*** Block opens ***

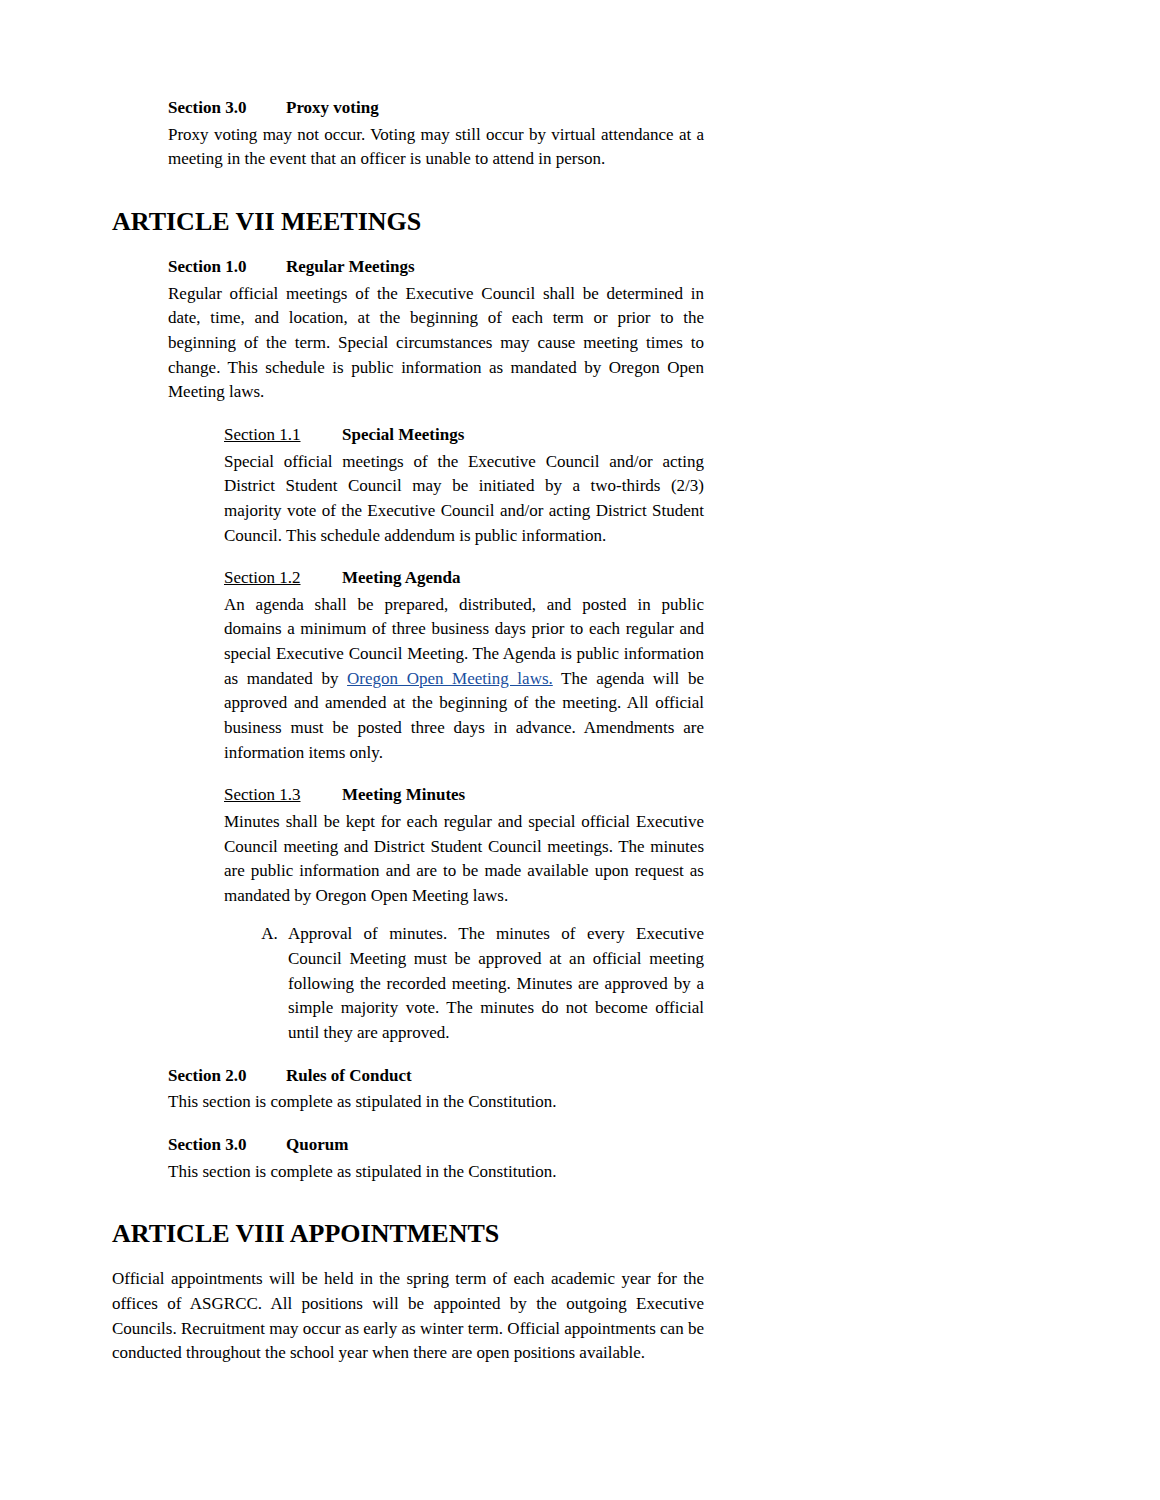Section 3.0 Proxy voting
Proxy voting may not occur. Voting may still occur by virtual attendance at a meeting in the event that an officer is unable to attend in person.
ARTICLE VII MEETINGS
Section 1.0 Regular Meetings
Regular official meetings of the Executive Council shall be determined in date, time, and location, at the beginning of each term or prior to the beginning of the term. Special circumstances may cause meeting times to change. This schedule is public information as mandated by Oregon Open Meeting laws.
Section 1.1 Special Meetings
Special official meetings of the Executive Council and/or acting District Student Council may be initiated by a two-thirds (2/3) majority vote of the Executive Council and/or acting District Student Council. This schedule addendum is public information.
Section 1.2 Meeting Agenda
An agenda shall be prepared, distributed, and posted in public domains a minimum of three business days prior to each regular and special Executive Council Meeting. The Agenda is public information as mandated by Oregon Open Meeting laws. The agenda will be approved and amended at the beginning of the meeting. All official business must be posted three days in advance. Amendments are information items only.
Section 1.3 Meeting Minutes
Minutes shall be kept for each regular and special official Executive Council meeting and District Student Council meetings. The minutes are public information and are to be made available upon request as mandated by Oregon Open Meeting laws.
Approval of minutes. The minutes of every Executive Council Meeting must be approved at an official meeting following the recorded meeting. Minutes are approved by a simple majority vote. The minutes do not become official until they are approved.
Section 2.0 Rules of Conduct
This section is complete as stipulated in the Constitution.
Section 3.0 Quorum
This section is complete as stipulated in the Constitution.
ARTICLE VIII APPOINTMENTS
Official appointments will be held in the spring term of each academic year for the offices of ASGRCC. All positions will be appointed by the outgoing Executive Councils. Recruitment may occur as early as winter term. Official appointments can be conducted throughout the school year when there are open positions available.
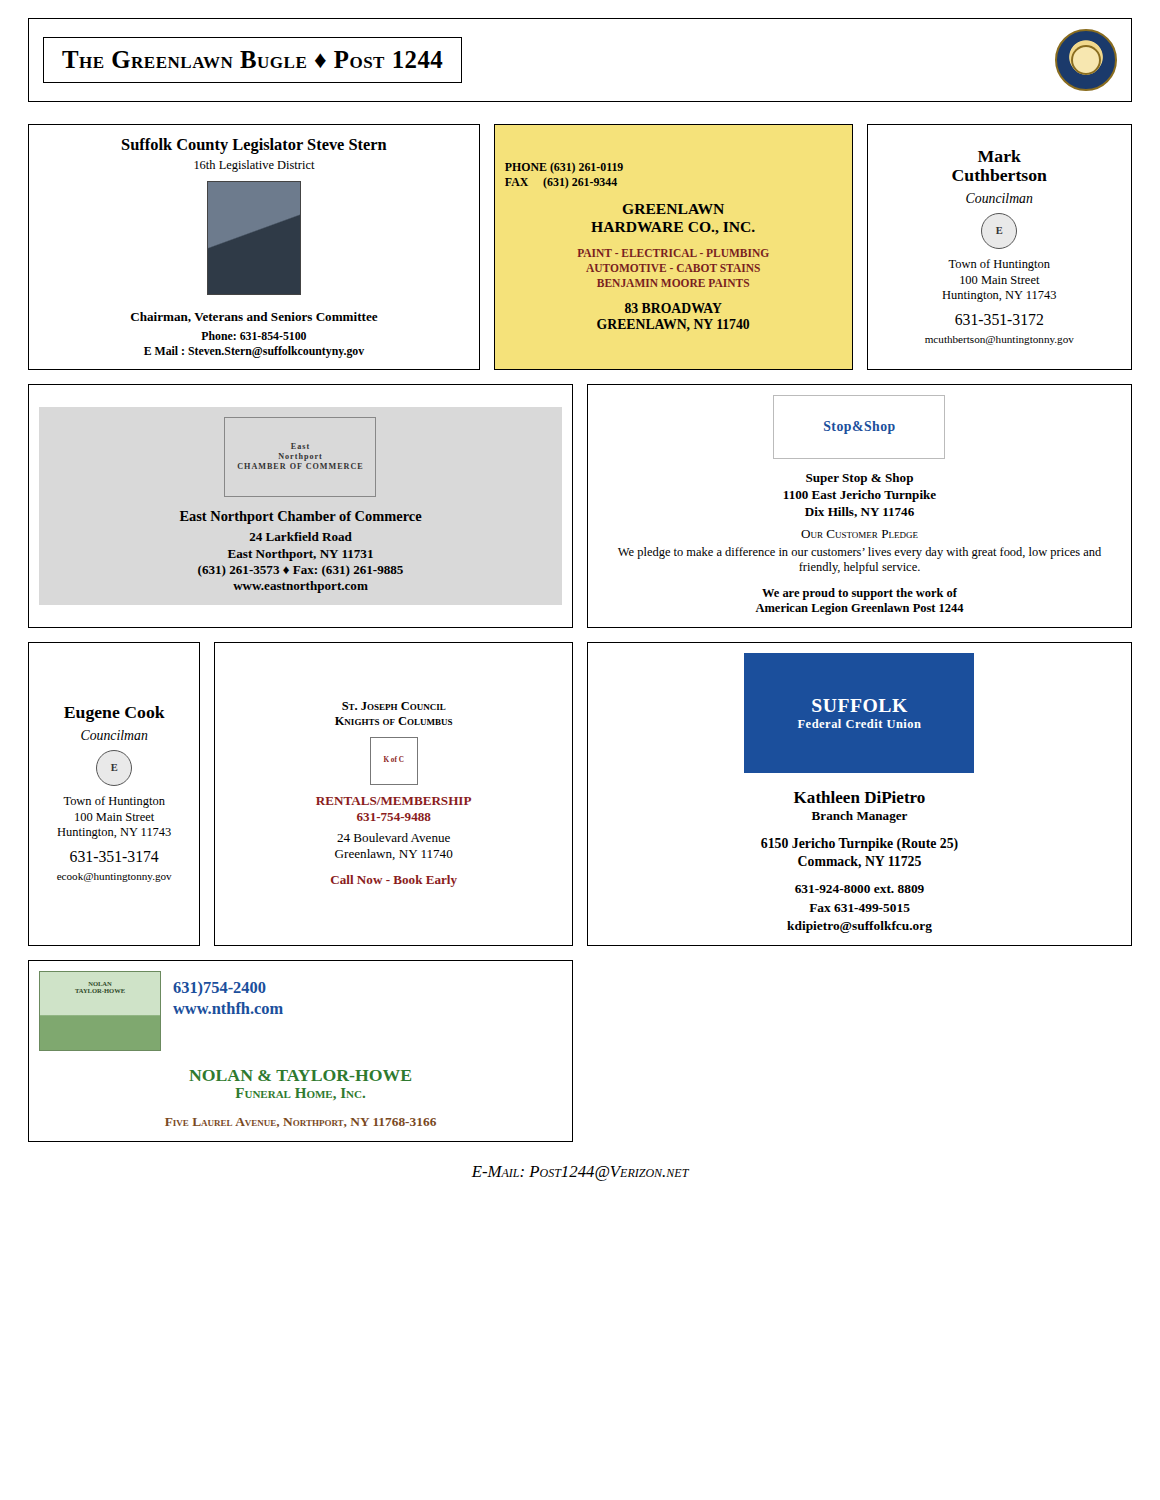The Greenlawn Bugle ♦ Post 1244
Suffolk County Legislator Steve Stern
16th Legislative District
Chairman, Veterans and Seniors Committee
Phone: 631-854-5100
E Mail : Steven.Stern@suffolkcountyny.gov
PHONE (631) 261-0119
FAX (631) 261-9344
GREENLAWN
HARDWARE CO., INC.
PAINT - ELECTRICAL - PLUMBING
AUTOMOTIVE - CABOT STAINS
BENJAMIN MOORE PAINTS
83 BROADWAY
GREENLAWN, NY 11740
Mark
Cuthbertson
Councilman
Town of Huntington
100 Main Street
Huntington, NY 11743
631-351-3172
mcuthbertson@huntingtonny.gov
East
Northport
CHAMBER OF COMMERCE
East Northport Chamber of Commerce
24 Larkfield Road
East Northport, NY 11731
(631) 261-3573 ♦ Fax: (631) 261-9885
www.eastnorthport.com
Stop&Shop
Super Stop & Shop
1100 East Jericho Turnpike
Dix Hills, NY 11746
Our Customer Pledge
We pledge to make a difference in our customers’ lives every day with great food, low prices and friendly, helpful service.
We are proud to support the work of
American Legion Greenlawn Post 1244
Eugene Cook
Councilman
Town of Huntington
100 Main Street
Huntington, NY 11743
631-351-3174
ecook@huntingtonny.gov
St. Joseph Council
Knights of Columbus
RENTALS/MEMBERSHIP
631-754-9488
24 Boulevard Avenue
Greenlawn, NY 11740
Call Now - Book Early
SUFFOLK Federal Credit Union
Kathleen DiPietro
Branch Manager
6150 Jericho Turnpike (Route 25)
Commack, NY 11725
631-924-8000 ext. 8809
Fax 631-499-5015
kdipietro@suffolkfcu.org
631)754-2400
www.nthfh.com
NOLAN & TAYLOR-HOWE Funeral Home, Inc.
Five Laurel Avenue, Northport, NY 11768-3166
E-Mail: Post1244@Verizon.net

*** Block closes ***

Activity: Look through the preceding entries for the word "This". Report how many lines hold it, and only that number.

Solution to the exercise: 4